Читаем Windows® Internals, Sixth Edition, Part 2 полностью

An application creates and accesses files just as it does other Windows objects: by means of object handles. By the time an I/O request reaches NTFS, the Windows object manager and security system have already verified that the calling process has the authority to access the file object in the way it is attempting to. The security system has compared the caller’s access token to the entries in the access control list for the file object. (See Chapter 6 in Part 1 for more information about access control lists.) The I/O manager has also transformed the file handle into a pointer to a file object. NTFS uses the information in the file object to access the file on disk.

Figure 12-25 shows the data structures that link a file handle to the file system’s on-disk structure.

Figure 12-25. NTFS data structures

NTFS follows several pointers to get from the file object to the location of the file on disk. As Figure 12-25 shows, a file object, which represents a single call to the open-file system service, points to a stream control block (SCB) for the file attribute that the caller is trying to read or write. In Figure 12-25, a process has opened both the unnamed data attribute and a named stream (alternate data attribute) for the file. The SCBs represent individual file attributes and contain information about how to find specific attributes within a file. All the SCBs for a file point to a common data structure called a file control block (FCB). The FCB contains a pointer (actually, an index into the MFT, as explained in the section File Record Numbers later in this chapter) to the file’s record in the disk-based master file table (MFT), which is described in detail in the following section.

NTFS On-Disk Structure

This section describes the on-disk structure of an NTFS volume, including how disk space is divided and organized into clusters, how files are organized into directories, how the actual file data and attribute information is stored on disk, and finally, how NTFS data compression works.

Volumes

The structure of NTFS begins with a volume. A volume corresponds to a logical partition on a disk, and it is created when you format a disk or part of a disk for NTFS. You can also create a RAID volume that spans multiple disks by using the Windows Disk Management MMC snap-in or the diskpart (%SystemRoot%\System32\Diskpart.exe) command available from the Windows command prompt.

A disk can have one volume or several. NTFS handles each volume independently of the others. Three sample disk configurations for a 150-GB hard disk are illustrated in Figure 12-26.
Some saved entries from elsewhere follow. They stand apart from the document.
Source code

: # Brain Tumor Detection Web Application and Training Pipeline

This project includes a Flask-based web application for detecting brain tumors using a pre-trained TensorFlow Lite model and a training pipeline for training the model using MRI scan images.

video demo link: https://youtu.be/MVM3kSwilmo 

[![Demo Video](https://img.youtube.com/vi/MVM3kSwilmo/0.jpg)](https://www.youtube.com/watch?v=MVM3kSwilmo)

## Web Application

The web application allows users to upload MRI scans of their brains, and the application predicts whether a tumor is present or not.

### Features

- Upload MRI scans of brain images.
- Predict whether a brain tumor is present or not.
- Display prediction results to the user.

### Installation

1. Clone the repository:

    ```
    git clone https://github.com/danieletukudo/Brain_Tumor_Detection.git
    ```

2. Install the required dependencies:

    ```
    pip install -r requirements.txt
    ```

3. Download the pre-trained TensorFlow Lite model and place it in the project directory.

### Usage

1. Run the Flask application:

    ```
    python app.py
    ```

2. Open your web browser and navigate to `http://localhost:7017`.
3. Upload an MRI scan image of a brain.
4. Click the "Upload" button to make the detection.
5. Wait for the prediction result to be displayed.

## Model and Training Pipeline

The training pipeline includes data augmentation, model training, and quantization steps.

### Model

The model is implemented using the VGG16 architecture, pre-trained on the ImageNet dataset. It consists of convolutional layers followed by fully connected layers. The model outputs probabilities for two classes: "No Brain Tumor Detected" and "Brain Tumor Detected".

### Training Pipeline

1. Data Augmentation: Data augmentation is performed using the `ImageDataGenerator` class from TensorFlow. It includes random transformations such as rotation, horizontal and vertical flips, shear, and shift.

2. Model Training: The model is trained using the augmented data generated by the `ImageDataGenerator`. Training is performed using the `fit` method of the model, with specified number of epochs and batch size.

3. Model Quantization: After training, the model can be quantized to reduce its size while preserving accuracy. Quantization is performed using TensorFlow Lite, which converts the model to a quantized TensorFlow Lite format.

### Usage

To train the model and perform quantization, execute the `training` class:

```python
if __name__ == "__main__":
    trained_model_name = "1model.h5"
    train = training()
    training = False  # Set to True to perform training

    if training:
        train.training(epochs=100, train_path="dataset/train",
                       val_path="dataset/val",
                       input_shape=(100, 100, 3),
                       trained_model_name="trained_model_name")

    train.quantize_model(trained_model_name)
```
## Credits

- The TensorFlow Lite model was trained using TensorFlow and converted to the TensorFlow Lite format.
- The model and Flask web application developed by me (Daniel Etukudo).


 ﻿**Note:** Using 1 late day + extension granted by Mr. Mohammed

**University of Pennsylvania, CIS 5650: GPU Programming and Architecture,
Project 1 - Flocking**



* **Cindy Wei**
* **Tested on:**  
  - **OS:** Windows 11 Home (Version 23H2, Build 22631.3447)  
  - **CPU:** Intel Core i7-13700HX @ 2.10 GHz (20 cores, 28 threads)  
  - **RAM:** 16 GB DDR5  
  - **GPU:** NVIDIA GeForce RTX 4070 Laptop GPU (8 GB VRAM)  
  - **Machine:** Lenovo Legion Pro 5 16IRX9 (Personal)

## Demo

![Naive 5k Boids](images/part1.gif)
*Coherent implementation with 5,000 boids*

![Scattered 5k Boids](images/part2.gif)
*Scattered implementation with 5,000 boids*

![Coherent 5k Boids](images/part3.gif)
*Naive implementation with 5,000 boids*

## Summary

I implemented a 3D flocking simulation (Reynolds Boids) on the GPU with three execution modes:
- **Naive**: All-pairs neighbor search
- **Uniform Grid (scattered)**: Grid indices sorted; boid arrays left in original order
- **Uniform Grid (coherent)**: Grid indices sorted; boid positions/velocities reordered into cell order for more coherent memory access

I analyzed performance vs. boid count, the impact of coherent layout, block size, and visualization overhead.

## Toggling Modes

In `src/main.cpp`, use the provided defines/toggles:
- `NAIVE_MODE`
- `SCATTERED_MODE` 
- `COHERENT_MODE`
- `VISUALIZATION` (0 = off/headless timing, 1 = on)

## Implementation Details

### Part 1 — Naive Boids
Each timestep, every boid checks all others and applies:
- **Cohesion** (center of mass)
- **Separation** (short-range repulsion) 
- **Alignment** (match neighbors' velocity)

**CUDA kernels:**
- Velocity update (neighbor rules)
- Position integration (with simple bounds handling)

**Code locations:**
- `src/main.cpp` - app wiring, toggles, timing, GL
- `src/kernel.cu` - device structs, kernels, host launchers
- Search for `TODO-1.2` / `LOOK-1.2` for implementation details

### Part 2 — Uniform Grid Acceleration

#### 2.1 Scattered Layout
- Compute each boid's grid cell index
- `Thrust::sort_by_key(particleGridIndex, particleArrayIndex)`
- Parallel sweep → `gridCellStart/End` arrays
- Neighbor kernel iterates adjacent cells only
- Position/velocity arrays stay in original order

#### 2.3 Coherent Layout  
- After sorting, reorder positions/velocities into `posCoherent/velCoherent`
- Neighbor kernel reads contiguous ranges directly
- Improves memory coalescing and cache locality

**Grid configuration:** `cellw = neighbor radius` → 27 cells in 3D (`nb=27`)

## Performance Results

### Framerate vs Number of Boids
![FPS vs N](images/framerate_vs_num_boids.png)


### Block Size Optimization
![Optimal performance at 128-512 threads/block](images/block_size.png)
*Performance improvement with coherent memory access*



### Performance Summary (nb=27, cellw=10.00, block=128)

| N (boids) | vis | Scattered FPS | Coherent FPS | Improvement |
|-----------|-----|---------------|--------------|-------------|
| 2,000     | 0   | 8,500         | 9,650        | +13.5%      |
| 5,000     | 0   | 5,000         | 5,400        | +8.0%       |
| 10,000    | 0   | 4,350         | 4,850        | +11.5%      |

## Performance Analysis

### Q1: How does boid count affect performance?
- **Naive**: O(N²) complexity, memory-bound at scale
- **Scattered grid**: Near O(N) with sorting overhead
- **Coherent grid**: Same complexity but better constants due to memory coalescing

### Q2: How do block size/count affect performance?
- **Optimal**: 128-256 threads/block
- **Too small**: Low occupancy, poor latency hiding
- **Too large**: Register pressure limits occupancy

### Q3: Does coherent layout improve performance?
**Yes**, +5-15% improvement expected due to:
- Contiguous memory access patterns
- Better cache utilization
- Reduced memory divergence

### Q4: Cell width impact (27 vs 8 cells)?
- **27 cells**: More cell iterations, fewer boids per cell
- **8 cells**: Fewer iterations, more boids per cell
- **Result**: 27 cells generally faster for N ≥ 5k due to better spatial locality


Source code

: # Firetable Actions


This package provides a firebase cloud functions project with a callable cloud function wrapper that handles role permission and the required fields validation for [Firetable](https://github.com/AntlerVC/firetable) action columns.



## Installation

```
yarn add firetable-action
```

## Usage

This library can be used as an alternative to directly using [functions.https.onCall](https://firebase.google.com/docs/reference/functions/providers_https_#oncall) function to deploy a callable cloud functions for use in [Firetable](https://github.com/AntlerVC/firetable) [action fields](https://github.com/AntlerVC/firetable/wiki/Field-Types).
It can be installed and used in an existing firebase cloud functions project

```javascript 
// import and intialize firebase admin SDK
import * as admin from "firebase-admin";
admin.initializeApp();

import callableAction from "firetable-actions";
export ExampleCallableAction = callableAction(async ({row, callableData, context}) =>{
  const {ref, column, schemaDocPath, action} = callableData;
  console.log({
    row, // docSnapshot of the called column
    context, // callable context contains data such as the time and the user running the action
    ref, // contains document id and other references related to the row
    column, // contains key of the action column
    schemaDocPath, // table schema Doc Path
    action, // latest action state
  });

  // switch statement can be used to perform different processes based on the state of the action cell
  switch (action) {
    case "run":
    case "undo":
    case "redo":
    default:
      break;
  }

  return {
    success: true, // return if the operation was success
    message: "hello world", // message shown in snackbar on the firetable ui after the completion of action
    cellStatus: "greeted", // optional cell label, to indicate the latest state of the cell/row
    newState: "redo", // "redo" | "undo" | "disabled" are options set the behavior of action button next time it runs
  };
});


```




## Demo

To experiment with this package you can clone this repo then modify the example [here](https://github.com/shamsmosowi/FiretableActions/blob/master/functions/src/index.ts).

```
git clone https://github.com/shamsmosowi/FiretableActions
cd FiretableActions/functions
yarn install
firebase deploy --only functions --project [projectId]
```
Figure 12-26. Sample disk configurations

A volume consists of a series of files plus any additional unallocated space remaining on the disk partition. In the FAT file system, a volume also contains areas specially formatted for use by the file system. An NTFS volume, however, stores all file system data, such as bitmaps and directories, and even the system bootstrap, as ordinary files.

Note

The on-disk format of NTFS volumes on Windows 7 and Windows Server 2008 R2 is version 3.1, the same as it has been since Windows XP and Windows Server 2003. The version number of a volume is stored in its $Volume metadata file.

Clusters

The cluster size on an NTFS volume, or the cluster factor, is established when a user formats the volume with either the format command or the Disk Management MMC snap-in. The default cluster factor varies with the size of the volume, but it is an integral number of physical sectors, always a power of 2 (1 sector, 2 sectors, 4 sectors, 8 sectors, and so on). The cluster factor is expressed as the number of bytes in the cluster, such as 512 bytes, 1 KB, 2 KB, and so on.

Internally, NTFS refers only to clusters. (However, NTFS forms low-level volume I/O operations such that clusters are sector-aligned and have a length that is a multiple of the sector size.) NTFS uses the cluster as its unit of allocation to maintain its independence from physical sector sizes. This independence allows NTFS to efficiently support very large disks by using a larger cluster factor or to support newer disks that have a sector size other than 512 bytes. (See Chapter 9 for more information on disks with sectors larger than 512 bytes.) On a larger volume, use of a larger cluster factor can reduce fragmentation and speed allocation, at the cost of wasted disk space. (If the cluster size is 4,096, and a file is only 1,024 bytes, then 3,072 bytes are wasted. See Chapter 9 for more information on default cluster sizes.) Both the format command available from the command prompt and the Format menu option under the All Tasks option on the Action menu in the Disk Management MMC snap-in choose a default cluster factor based on the volume size, but you can override this size.